──────── RECORDED INFORMATION

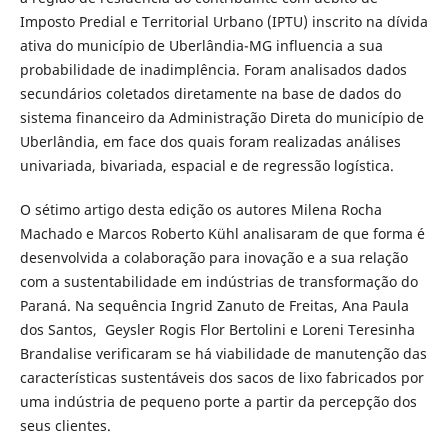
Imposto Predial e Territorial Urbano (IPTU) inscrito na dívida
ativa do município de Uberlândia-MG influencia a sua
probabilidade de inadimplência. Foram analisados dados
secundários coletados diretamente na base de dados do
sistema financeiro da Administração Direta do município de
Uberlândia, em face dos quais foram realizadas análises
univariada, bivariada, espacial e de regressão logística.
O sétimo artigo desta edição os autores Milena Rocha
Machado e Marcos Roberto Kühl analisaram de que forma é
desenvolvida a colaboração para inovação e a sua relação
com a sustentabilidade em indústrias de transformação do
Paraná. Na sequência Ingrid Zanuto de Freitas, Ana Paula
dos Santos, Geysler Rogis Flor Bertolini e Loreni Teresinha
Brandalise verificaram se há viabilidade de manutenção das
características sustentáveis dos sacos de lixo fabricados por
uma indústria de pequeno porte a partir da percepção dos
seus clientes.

────────────────
──────── RECORDED INFORMATION

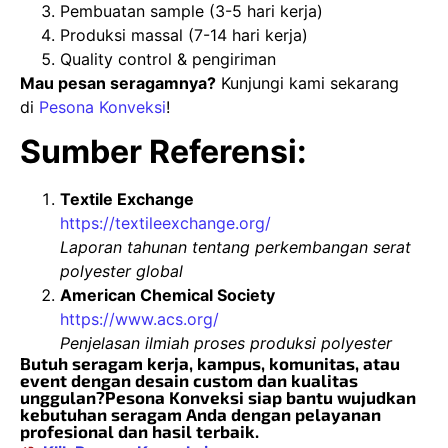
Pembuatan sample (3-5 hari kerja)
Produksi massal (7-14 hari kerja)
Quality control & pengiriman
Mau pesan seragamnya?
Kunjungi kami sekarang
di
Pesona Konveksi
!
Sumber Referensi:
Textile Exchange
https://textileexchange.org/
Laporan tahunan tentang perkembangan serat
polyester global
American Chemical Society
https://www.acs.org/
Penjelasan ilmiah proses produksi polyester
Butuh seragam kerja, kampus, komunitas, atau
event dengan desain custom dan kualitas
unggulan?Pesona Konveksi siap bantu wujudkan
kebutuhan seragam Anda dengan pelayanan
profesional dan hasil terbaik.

────────────────

> **DIRECTIONS**: Look through the entries above and quote exactly the lines from the line with "ativa do município" to the line with "seus clientes.", counting both of those lines.

> **ANSWER FOR THIS EXERCISE**:
ativa do município de Uberlândia-MG influencia a sua
probabilidade de inadimplência. Foram analisados dados
secundários coletados diretamente na base de dados do
sistema financeiro da Administração Direta do município de
Uberlândia, em face dos quais foram realizadas análises
univariada, bivariada, espacial e de regressão logística.
O sétimo artigo desta edição os autores Milena Rocha
Machado e Marcos Roberto Kühl analisaram de que forma é
desenvolvida a colaboração para inovação e a sua relação
com a sustentabilidade em indústrias de transformação do
Paraná. Na sequência Ingrid Zanuto de Freitas, Ana Paula
dos Santos, Geysler Rogis Flor Bertolini e Loreni Teresinha
Brandalise verificaram se há viabilidade de manutenção das
características sustentáveis dos sacos de lixo fabricados por
uma indústria de pequeno porte a partir da percepção dos
seus clientes.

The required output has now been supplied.